فَعُمَرُ خَيْرٌمِنِّي وَمِلْءِاْلأَرْضِ مِثْلِى ، فَقِيْلَ لَهُ : هَذَا تَقِيَّةً ، وَقَالَ : نَحْنُ بَيْنَ الْقَبْرِ . اللَّهُمَّ هَذَا قَوْلِى فِى السِّرِّوَاْلعَلاَنِيَّةِ ، فَلاَتَسْمَعْ قَوْلَ اَحَدٍبَعْدِى اَخْرَجَهُ الدَّارُقُطْنَى . (الصواعق المحرقة ، ٧٨)

”Umar lebih baik dariku dan seisi bumi yang seperti aku. Beliau ditanyakan , “Apakah ini taqiyah(pura-pura)?”Beliau menjawb, “Kami sedan berada di antara makam dan mimbar Nabi SAW (kami tak akan bohong). Sungguh ini adlah ucapanku di tempat yang sunyi maupun di tempat terbuka. Maka janngan dengarkan ucapan siapapun sesudahku (yang memaki para sahabat).”  (Al-Shawa’iq al-Muhriqah,78)

Jika kita benar-benar mencintai keluarga dan keturunan Nabi Muhammad SAW, tentu kita wajib mencontoh sikap santun dan keendahan hati mereka. sebab sebagai keluarga suci, hati dan lidah merka jauh dari hal-hal yang mengotori semisal umpatan dan caci maki. Apalagi hasut dan dengki, tentu jauh dari merka, sejauh panggang dari api.

(Baca juga: Hujjah Aswaja : Al-Barzanji Pengarang Sholawat Al-Barzanji)

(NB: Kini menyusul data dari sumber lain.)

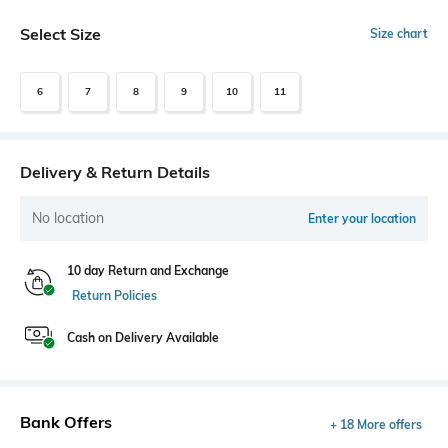
Select Size
Size chart
6
7
8
9
10
11
Delivery & Return Details
No location
Enter your location
10 day Return and Exchange
Return Policies
Cash on Delivery Available
Bank Offers
+ 18 More offers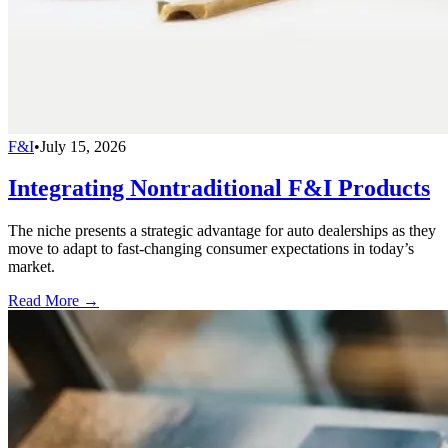
F&I
•
July 15, 2026
Integrating Nontraditional F&I Products
The niche presents a strategic advantage for auto dealerships as they
move to adapt to fast-changing consumer expectations in today’s
market.
Read More →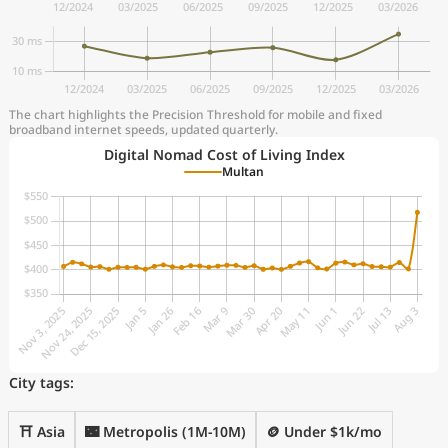
The chart highlights the Precision Threshold for mobile and fixed
broadband internet speeds, updated quarterly.
Digital Nomad Cost of Living Index
Multan
City tags:
⛩️ Asia
🌃 Metropolis (1M-10M)
🪙 Under $1k/mo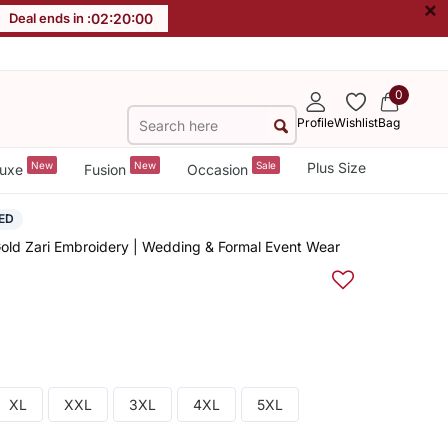
×
Deal ends in :
02
:
20
:
00
0
Profile
Wishlist
Bag
New
New
Sale
Plus Size
uxe
Fusion
Occasion
ED
old Zari Embroidery | Wedding & Formal Event Wear
XL
XXL
3XL
4XL
5XL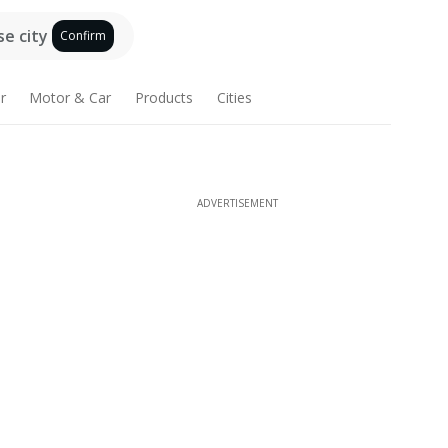
e city
Confirm
r
Motor & Car
Products
Cities
ADVERTISEMENT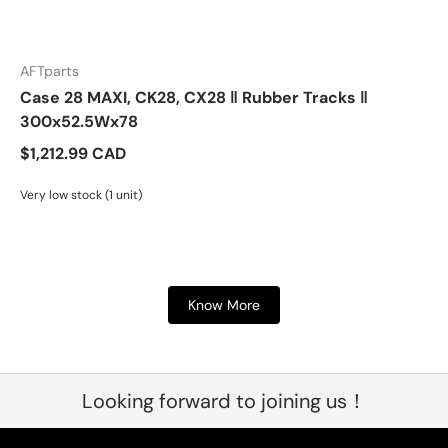
AFTparts
Case 28 MAXI, CK28, CX28 ‖ Rubber Tracks ‖
300x52.5Wx78
$1,212.99 CAD
Very low stock (1 unit)
Know More
Looking forward to joining us！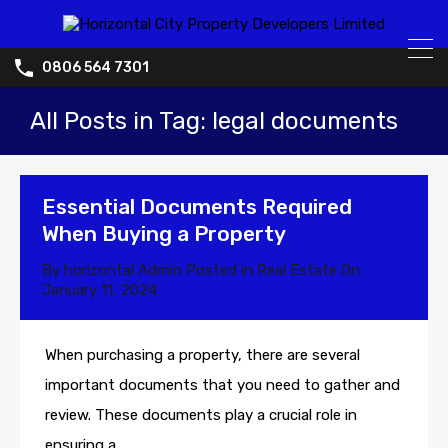
0806 564 7301
All Posts in Tag: legal documents
Essential Documents Required
When Buying a Property
By
horizontal Admin
Posted in
Real Estate
On
January 11, 2024
When purchasing a property, there are several
important documents that you need to gather and
review. These documents play a crucial role in
ensuring a.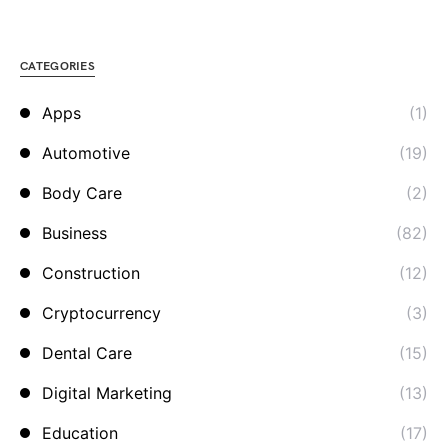
CATEGORIES
Apps
(1)
Automotive
(19)
Body Care
(2)
Business
(82)
Construction
(12)
Cryptocurrency
(3)
Dental Care
(15)
Digital Marketing
(13)
Education
(17)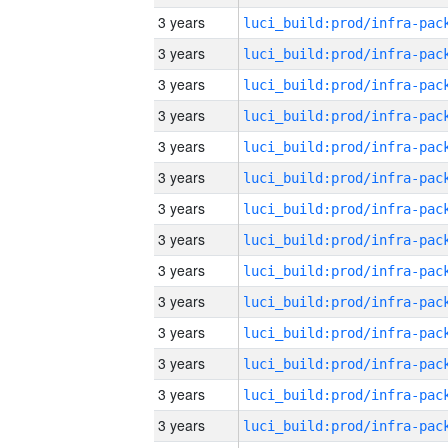
3 years
3 years
3 years
3 years
3 years
3 years
3 years
3 years
3 years
3 years
3 years
3 years
3 years
3 years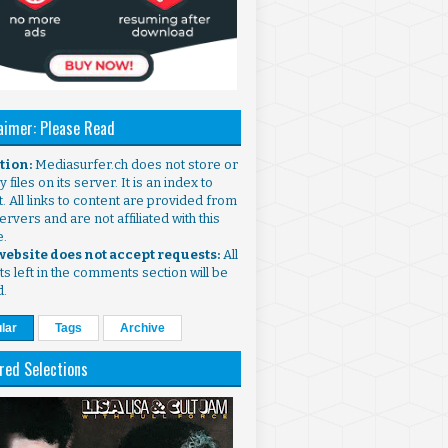
aimer: Please Read
ntion:
Mediasurfer.ch does not store or
 files on its server. It is an index to
. All links to content are provided from
ervers and are not affiliated with this
e.
 website does not accept requests:
All
s left in the comments section will be
d.
lar
Tags
Archive
red Selections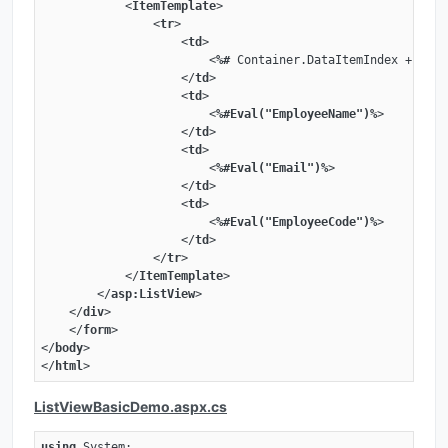
<
ItemTemplate
>
<
tr
>
<
td
>
<
%#
Container.DataItemIndex
 + 
1
%>
</
td
>
<
td
>
<
%#Eval("EmployeeName")%
>
</
td
>
<
td
>
<
%#Eval("Email")%
>
</
td
>
<
td
>
<
%#Eval("EmployeeCode")%
>
</
td
>
</
tr
>
</
ItemTemplate
>
</
asp:ListView
>
</
div
>
</
form
>
</
body
>
</
html
>
ListViewBasicDemo.aspx.cs
using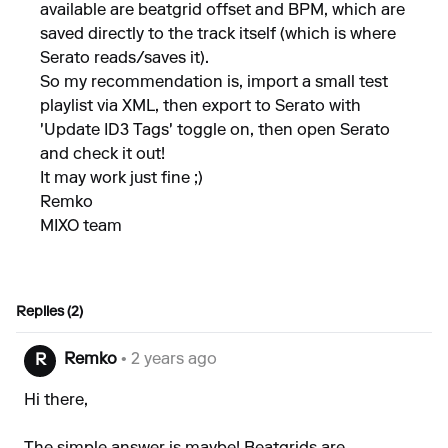
available are beatgrid offset and BPM, which are
saved directly to the track itself (which is where
Serato reads/saves it).
So my recommendation is, import a small test
playlist via XML, then export to Serato with
'Update ID3 Tags' toggle on, then open Serato
and check it out!
It may work just fine ;)
Remko
MIXO team
Replies (2)
Remko
• 2 years ago
R
Hi there,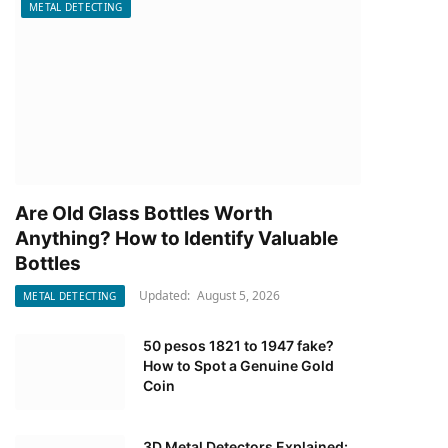
METAL DETECTING
Are Old Glass Bottles Worth
Anything? How to Identify Valuable
Bottles
Updated:
August 5, 2026
METAL DETECTING
50 pesos 1821 to 1947 fake?
How to Spot a Genuine Gold
Coin
3D Metal Detectors Explained: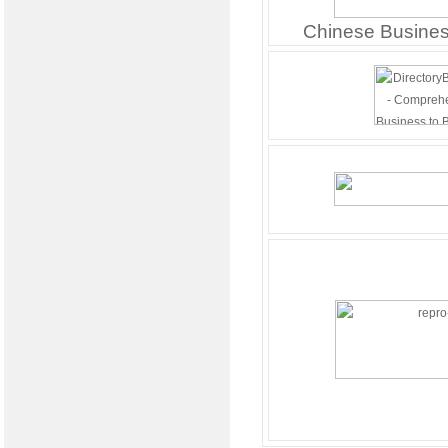
Chinese Busines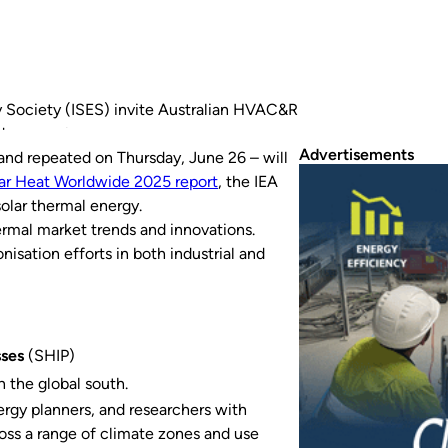
 Society (ISES) invite Australian HVAC&R
dge on solar power.
Advertisements
nd repeated on Thursday, June 26 – will
ar Heat Worldwide 2025
report
, the IEA
olar thermal energy.
hermal market trends and innovations.
isation efforts in both industrial and
sses
(SHIP)
in the global south.
ergy planners, and researchers with
oss a range of climate zones and use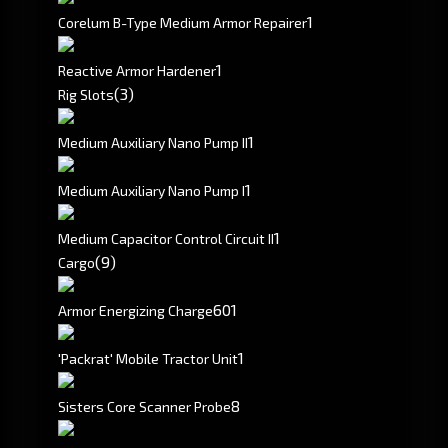
1
Corelum B-Type Medium Armor Repairer
1
Reactive Armor Hardener
(3)
Rig Slots
1
Medium Auxiliary Nano Pump II
1
Medium Auxiliary Nano Pump I
1
Medium Capacitor Control Circuit II
(9)
Cargo
601
Armor Energizing Charge
1
'Packrat' Mobile Tractor Unit
8
Sisters Core Scanner Probe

Kesimpulannya, antara sahabat Abu Bakr RA, ‘Umar RA dan sahabat yang lainnya, dengan Sayyidina Ali RA besrta segenap ahlul bait, terjalin hubungan persaudaraan yang sangat harmonis, bahkan terus berlanjut hingga anak cucu mereka. coontoh terbaik akhlak mulia yang patut diteladani.

Sumber: KH Muhyiddin Abdusshomad. 2010. Fiqih Tradisionalis. Surabaya: Khalista.